News

Price Optimization Tools Market Rebounds

April 3, 2013- 

By Alan Radding

Research leader Gartner reports the price optimization market is poised to rebound. Driving the rebound is mounting interest among enterprises for improving margins and revenue, increasing responsiveness to market volatility, and extracting greater efficiencies and impact from pricing activities within sales and marketing processes.

Described as a niche market, Gartner estimates that through 2014 investments in price optimization and management software will help increase gross margins, on average, by more than 2%. With management in many organizations grateful to increase margins by even fractional amounts Gartner’s estimate should be quite appealing.

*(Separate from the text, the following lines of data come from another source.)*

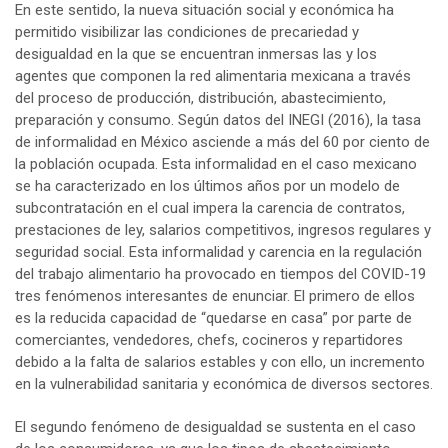
En este sentido, la nueva situación social y económica ha
permitido visibilizar las condiciones de precariedad y
desigualdad en la que se encuentran inmersas las y los
agentes que componen la red alimentaria mexicana a través
del proceso de producción, distribución, abastecimiento,
preparación y consumo. Según datos del INEGI (2016), la tasa
de informalidad en México asciende a más del 60 por ciento de
la población ocupada. Esta informalidad en el caso mexicano
se ha caracterizado en los últimos años por un modelo de
subcontratación en el cual impera la carencia de contratos,
prestaciones de ley, salarios competitivos, ingresos regulares y
seguridad social. Esta informalidad y carencia en la regulación
del trabajo alimentario ha provocado en tiempos del COVID-19
tres fenómenos interesantes de enunciar. El primero de ellos
es la reducida capacidad de “quedarse en casa” por parte de
comerciantes, vendedores, chefs, cocineros y repartidores
debido a la falta de salarios estables y con ello, un incremento
en la vulnerabilidad sanitaria y económica de diversos sectores.
El segundo fenómeno de desigualdad se sustenta en el caso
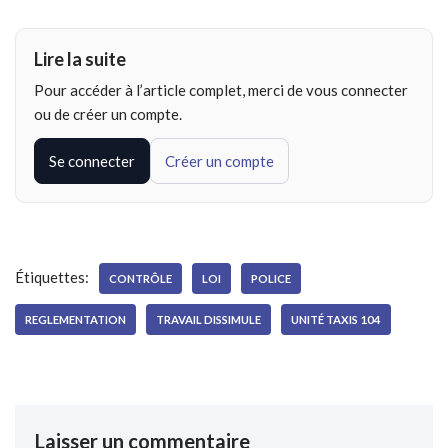
Lire la suite
Pour accéder à l’article complet, merci de vous connecter
ou de créer un compte.
Se connecter
Créer un compte
Étiquettes:
CONTRÔLE
LOI
POLICE
REGLEMENTATION
TRAVAIL DISSIMULE
UNITÉ TAXIS 104
Laisser un commentaire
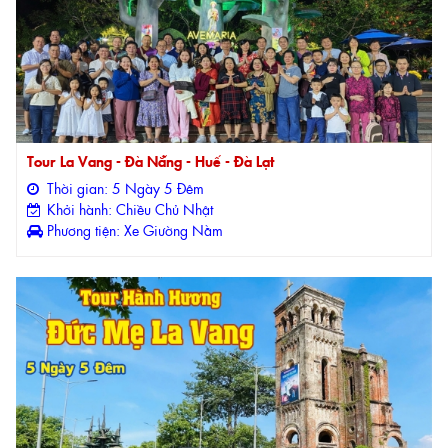
Tour La Vang - Đà Nẵng - Huế - Đà Lạt
Thời gian: 5 Ngày 5 Đêm
Khởi hành: Chiều Chủ Nhật
Phương tiện: Xe Giường Nằm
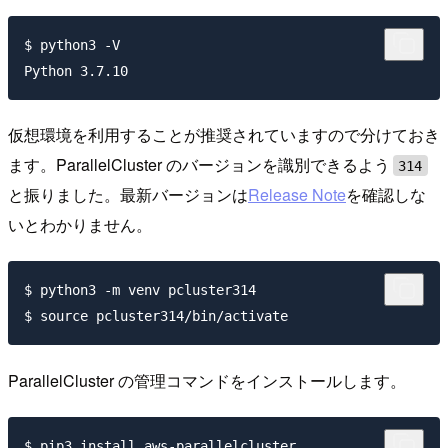
$ python3 -V

仮想環境を利用することが推奨されていますので分けておき
ます。ParallelCluster のバージョンを識別できるよう
314
と振りました。最新バージョンは
Release Note
を確認しな
いとわかりません。
$ python3 -m venv pcluster314

ParallelCluster の管理コマンドをインストールします。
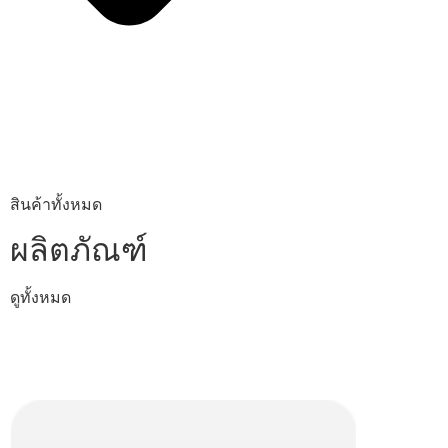
สินค้าทั้งหมด
ผลิตภัณฑ์
ดูทั้งหมด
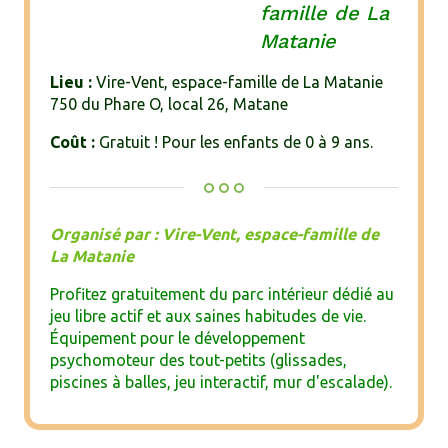
famille de La
Matanie
Lieu :
Vire-Vent, espace-famille de La Matanie
750 du Phare O, local 26, Matane
Coût :
Gratuit ! Pour les enfants de 0 à 9 ans.
Organisé par : Vire-Vent, espace-famille de
La Matanie
Profitez gratuitement du parc intérieur dédié au
jeu libre actif et aux saines habitudes de vie.
Équipement pour le développement
psychomoteur des tout-petits (glissades,
piscines à balles, jeu interactif, mur d'escalade).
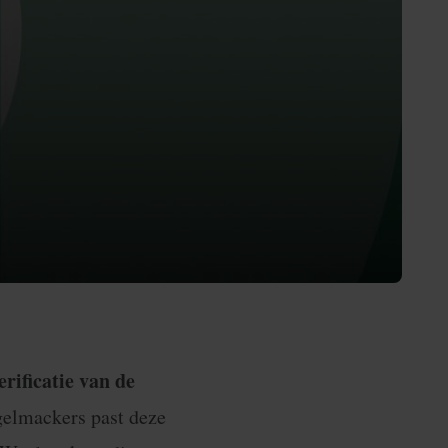
erificatie van de
gelmackers past deze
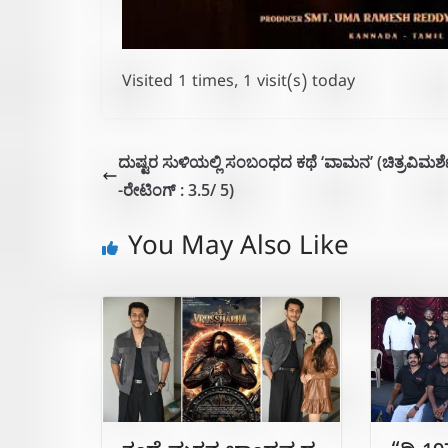
Visited 1 times, 1 visit(s) today
ದುಷ್ಟರ ಸುಳಿಯಲ್ಲಿ ಸಂಬಂಧದ ಕಥೆ ‘ವಾಮನ’ (ಚಿತ್ರವಿಮರ್ಶ
-ರೇಟಿಂಗ್ : 3.5/ 5)
You May Also Like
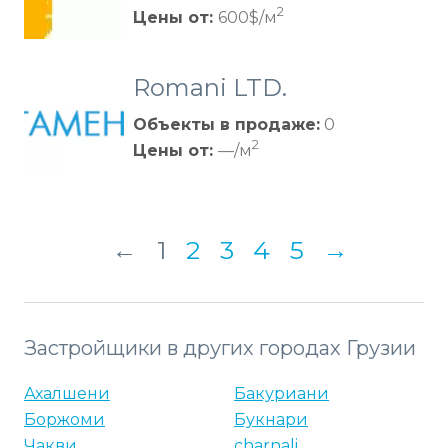
2
Цены от:
600$/м
Romani LTD.
Объекты в продаже:
0
2
Цены от:
—/м
←
1
2
3
4
5
→
Застройщики в других городах Грузии
Ахалшени
Бакуриани
Боржоми
Букнари
Чакви
charnali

The market is dominated by four vendors; PROS, Vendavo, Vistaar Technologies and Zilliant. In 2008, for example, Zilliant decided to shift from on-premise licensed software to a SaaS model deployed via the cloud. That allowed it to reduce price points and simplify deployment. “That changed the dynamics of the market,” says Greg Peters, Zilliant CEO. It changed the entire economics of price optimization

And the change in the economics has been a boon for those organizations that want to take advantage of price optimization tools. In the past, for example, Zilliant’s typical deal might be for $3-$4 million with half of that being the software license and half being the services required to install, deploy, and integrate everything. Now the typical deal is $400,000 with a setup fee of just over half of that and the difference goes right to the bottom line.

That’s the SaaS cloud advantage. “We calculated it to make sure the customer gets a 10x return each year,” says Peters. Now the company’s price optimization product seems to be a runaway success.

This may have been exactly what Gartner meant when it wrote: This interest in price optimization is increasingly encouraged and substantiated by projects that manage to yield compelling ROI… competing vendors continue to introduce more-comprehensive, prepackaged functionality based on enhancements and experiences from past engagements, particularly in the areas of price analytics and price execution. Gartner might also have added pricing innovation to the list.

There’s no doubt that pricing, especially when talking about B2B deals, can have a lot of variability, especially now with businesses getting more complex and more competitive. Just look at how many sales people, channels, and products you have today, each with its own cost and pricing dynamics and methodologies. An automated tool like Zilliant, however, can calculate elasticity even within the organization’s product segments, whether you are pricing for volume or for margin. Using the software, a sales person can put in an order and the software will find what segment works best. It then feeds the rep three prices; a start price, the typical price, and the floor price.

Here’s what Gartner says about the four main players in the price optimization market:

PROS is a longstanding provider of price optimization, originally in yield management but has diversified into the B2B pricing. Although it started in airlines and hospitality today it has a broad application suite.

Vendavo is distinguished by its strategy to solely concentrate on B2B industries and penetrate corporate buying centers through a close relationship with SAP. Best know in the chemicals industry but is expanding into discrete manufacturing, electronics distribution and high tech.

Vistaar initially focused on helping product marketing, marketing, sales operations and pricing administration departments with managing product portfolios and pricing. Since then, Vistaar expanded to offer a broader software suite and to track outcomes.

Zilliant is regarded for its price optimization software capabilities and pricing science expertise for B2B industries, and, more recently, for its focus on delivering hosted (SaaS) pricing products to a broader market. The vendor now targets manufacturing, high tech, and distribution, as well as industrial and business services.

Gartner actually identifies nine vendors, including big companies like Oracle, in its report, and gave all either a promising, positive, or strongly positive rating. You can buy the report and check them out for yourself or get one of the vendors to give the report to you for free.